Allocates an input tape drive to be used for the RESTORE operation. “x” may be 1 alphanumeric (A-Z, 0-9) or national (@ and $ in the US) characters. The national character “#” and its international equivalents are reserved for ABR dynamic allocation. This tape drive must be capable of reading all the tapes needed for this restore; if the tapes are in varying formats, such as 3490E and 3590, the restore fails (see DYNTAPE Note below).

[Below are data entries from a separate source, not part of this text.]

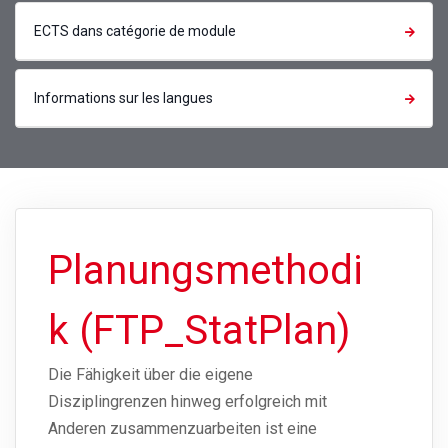
ECTS dans catégorie de module
Informations sur les langues
Planungsmethodi
k (FTP_StatPlan)
Die Fähigkeit über die eigene
Disziplingrenzen hinweg erfolgreich mit
Anderen zusammenzuarbeiten ist eine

Although this DD statement allocates a tape drive, ABR internally fills in the data set name, volume serials, and file number before it opens each tape file, so you do not have to provide any information about the backups to be read. However, z/OS requires that you provide:

DSN=

Provide any dummy data set name. It is not used by ABR, but z/OS enqueues on this name so multiple ABR restore jobs must use unique names.

VOL=SER=

Provide a dummy volume serial, for example, (VOL=SER=DUMMY).

UNIT=(xxxx,,DEFER)

This allocates the proper tape drive type (xxxx) but does not try to mount the dummy volume serial.

DISP=(OLD,KEEP)

Required.

Only the first TAPEx DD statement provided is used by ABR during a RESTORE. For example,

//TAPE1 DD DSN=FDR,VOL=SER=FDR, // UNIT=(TAPE,,DEFER),DISP=(OLD,KEEP)

Important

  • If the TAPEDD=x operand is used on a SELECT statement, the “x” must match a TAPEx DD statement, and ABR reads the backup data set specified on this DD statement to find the selected data sets. In this case, the TAPEx DD statement must identify an actual backup data set. If it is cataloged, at least the data set name and DISP=OLD are required; if not, the unit, volume serial and file sequence must be included.
  • If DYNTAPE is specified on the RESTORE statement, this DD statement is not used and can be omitted. ABR dynamically allocates a TAPE# DD statement for the backup device. Use DYNTAPE if the backup is on DASD, on cloud storage, in an Automated Tape Library (ATL) or if a mixture of tape device types must be read. If the tape volume is required for the full-volume recovery of two or more DASD volumes in a row in the same ABR step, ABR prevents the tape from unloading between restores. Do not use DYNTAPE and TAPEDD= in the same execution.

Simulation

If SIMREST is coded, this DD statement usually specifies DUMMY.